Department of Cardiovascular Medicine, Stanford University, Palo Alto, California USA.
St. Francis Medical Center, Cape Girardeau, Missouri USA.
Division of Gastroenterology, Washington University School of Medicine, 660 S. Euclid Ave, Campus Box 8124, St. Louis, Missouri MO 63110 USA.
College of Medicine, Ohio State University, Columbus, Ohio USA.



The overwhelming majority (approximately 80%) of individuals with classic familial adenomatous polyposis (FAP) exhibit mutations in the coding sequence of the adenomatous polyposis coli (APC) tumor suppressor gene. Families without detectable APC mutations are unable to benefit from the use of genetic testing for clinical management of this autosomal dominant syndrome.


We used exome sequencing and linkage analysis, coupled with second-generation sequencing of the APC locus including non-coding regions to investigate three APC mutation-negative classical FAP families.
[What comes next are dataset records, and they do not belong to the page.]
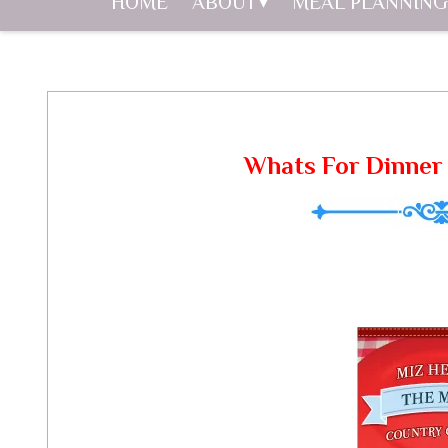
HOME
ABOUT
MEAL PLANNING
Whats For Dinner 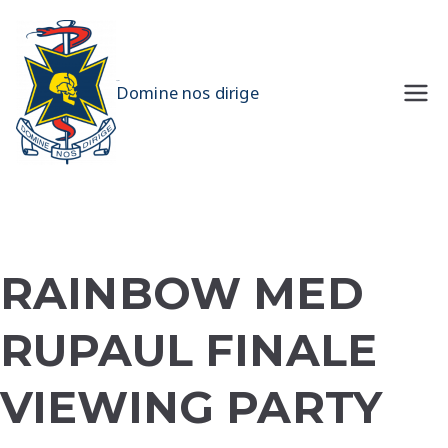
Skip
to
content
UQMS
Domine nos dirige
RAINBOW MED
RUPAUL FINALE
VIEWING PARTY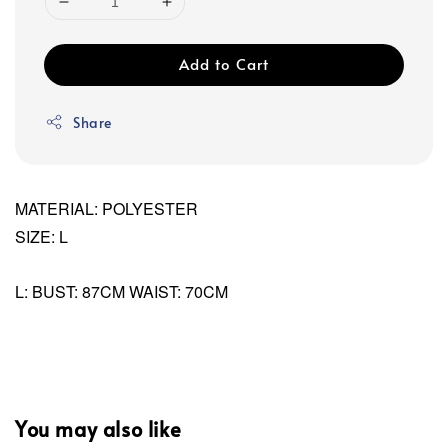
Add to Cart
Share
MATERIAL: POLYESTER
SIZE: L
L: BUST: 87CM WAIST: 70CM
You may also like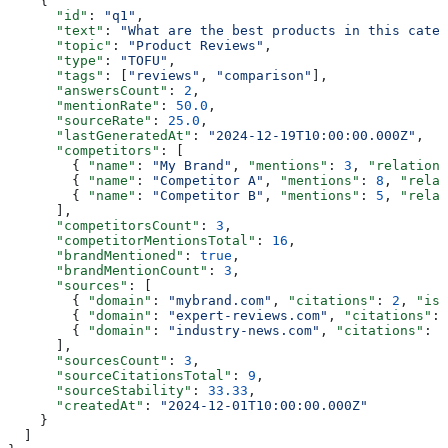
    {
      "id"
: 
"q1"
,
      "text"
: 
"What are the best products in this categ
      "topic"
: 
"Product Reviews"
,
      "type"
: 
"TOFU"
,
      "tags"
: [
"reviews"
, 
"comparison"
],
      "answersCount"
: 
2
,
      "mentionRate"
: 
50.0
,
      "sourceRate"
: 
25.0
,
      "lastGeneratedAt"
: 
"2024-12-19T10:00:00.000Z"
,
      "competitors"
: [
        { 
"name"
: 
"My Brand"
, 
"mentions"
: 
3
, 
"relations
        { 
"name"
: 
"Competitor A"
, 
"mentions"
: 
8
, 
"relat
        { 
"name"
: 
"Competitor B"
, 
"mentions"
: 
5
, 
"relat
      ],
      "competitorsCount"
: 
3
,
      "competitorMentionsTotal"
: 
16
,
      "brandMentioned"
: 
true
,
      "brandMentionCount"
: 
3
,
      "sources"
: [
        { 
"domain"
: 
"mybrand.com"
, 
"citations"
: 
2
, 
"isS
        { 
"domain"
: 
"expert-reviews.com"
, 
"citations"
: 
        { 
"domain"
: 
"industry-news.com"
, 
"citations"
: 
3
      ],
      "sourcesCount"
: 
3
,
      "sourceCitationsTotal"
: 
9
,
      "sourceStability"
: 
33.33
,
      "createdAt"
: 
"2024-12-01T10:00:00.000Z"
    }
  ]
We identified a novel ~11 kb deletion localized 44 kb upstream of the transcription start site of APC that encompasses the APC 1B promoter and exon. This deletion was present only in affected family members of one kindred with classical FAP. Furthermore, this same deletion with identical breakpoints was found in the probands of two additional APC mutation-negative classical FAP kindreds. Phasing analysis of single nucleotide polymorphisms (SNPs) around the deletion site in the three probands showed evidence of a shared haplotype, suggesting a common founder deletion in the three kindreds. SNP analysis within the coding sequence of APC, revealed that this ~11 kb deletion was accompanied by silencing of one of the APC alleles in blood-derived RNA of affected individuals.


These results support the causal role of a novel promoter deletion in FAP and suggest that non-coding deletions, identifiable using second-generation sequencing methods, may account for a significant fraction of APC mutation-negative classical FAP families.